• [RECORDS SUPPLIED]:
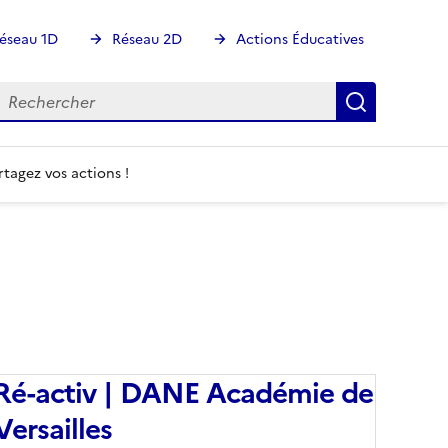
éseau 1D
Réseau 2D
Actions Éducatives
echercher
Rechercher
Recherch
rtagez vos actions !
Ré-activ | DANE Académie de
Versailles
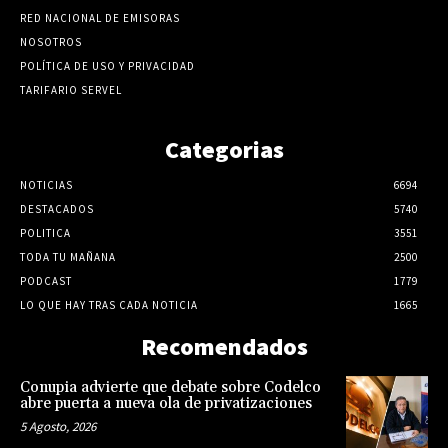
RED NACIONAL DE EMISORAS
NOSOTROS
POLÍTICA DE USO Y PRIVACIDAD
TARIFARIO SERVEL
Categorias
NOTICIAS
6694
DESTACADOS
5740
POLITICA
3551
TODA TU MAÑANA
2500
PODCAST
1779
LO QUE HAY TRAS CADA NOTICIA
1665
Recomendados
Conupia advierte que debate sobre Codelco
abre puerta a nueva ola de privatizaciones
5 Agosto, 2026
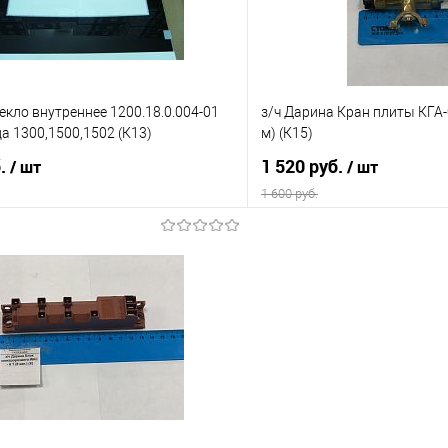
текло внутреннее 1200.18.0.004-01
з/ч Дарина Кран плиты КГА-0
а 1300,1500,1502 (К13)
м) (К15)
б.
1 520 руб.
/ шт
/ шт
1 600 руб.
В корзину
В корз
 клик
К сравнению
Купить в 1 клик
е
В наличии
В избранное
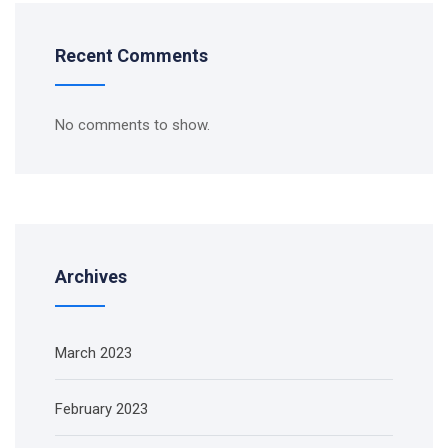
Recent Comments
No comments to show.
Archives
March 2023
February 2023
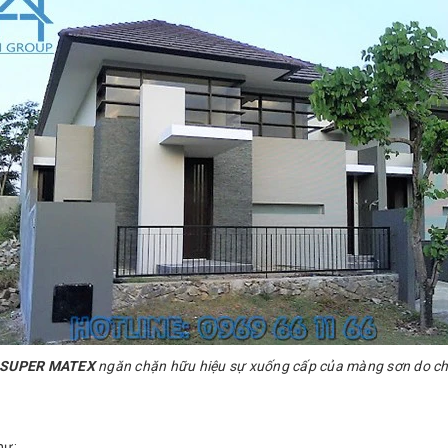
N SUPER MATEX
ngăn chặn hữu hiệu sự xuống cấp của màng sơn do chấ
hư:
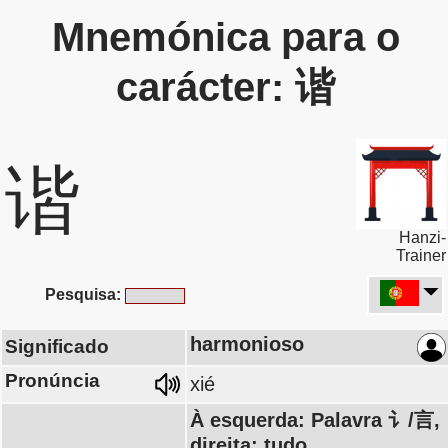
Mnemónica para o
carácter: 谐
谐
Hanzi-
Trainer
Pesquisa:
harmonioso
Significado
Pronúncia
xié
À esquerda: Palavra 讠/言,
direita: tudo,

• [BRIEF]:
Copy word for word the stretch from the line containing "N SUPER MATEX" through the end of the data, leaving out the pictures.

• [OUTPUT FOR THIS EXERCISE]:
N SUPER MATEX
ngăn chặn hữu hiệu sự xuống cấp của màng sơn do chấ
hư:
Mnemónica para o
carácter: 谐
谐
Hanzi-
Trainer
Pesquisa:
harmonioso
Significado
Pronúncia
xié
À esquerda: Palavra 讠/言,
direita: tudo,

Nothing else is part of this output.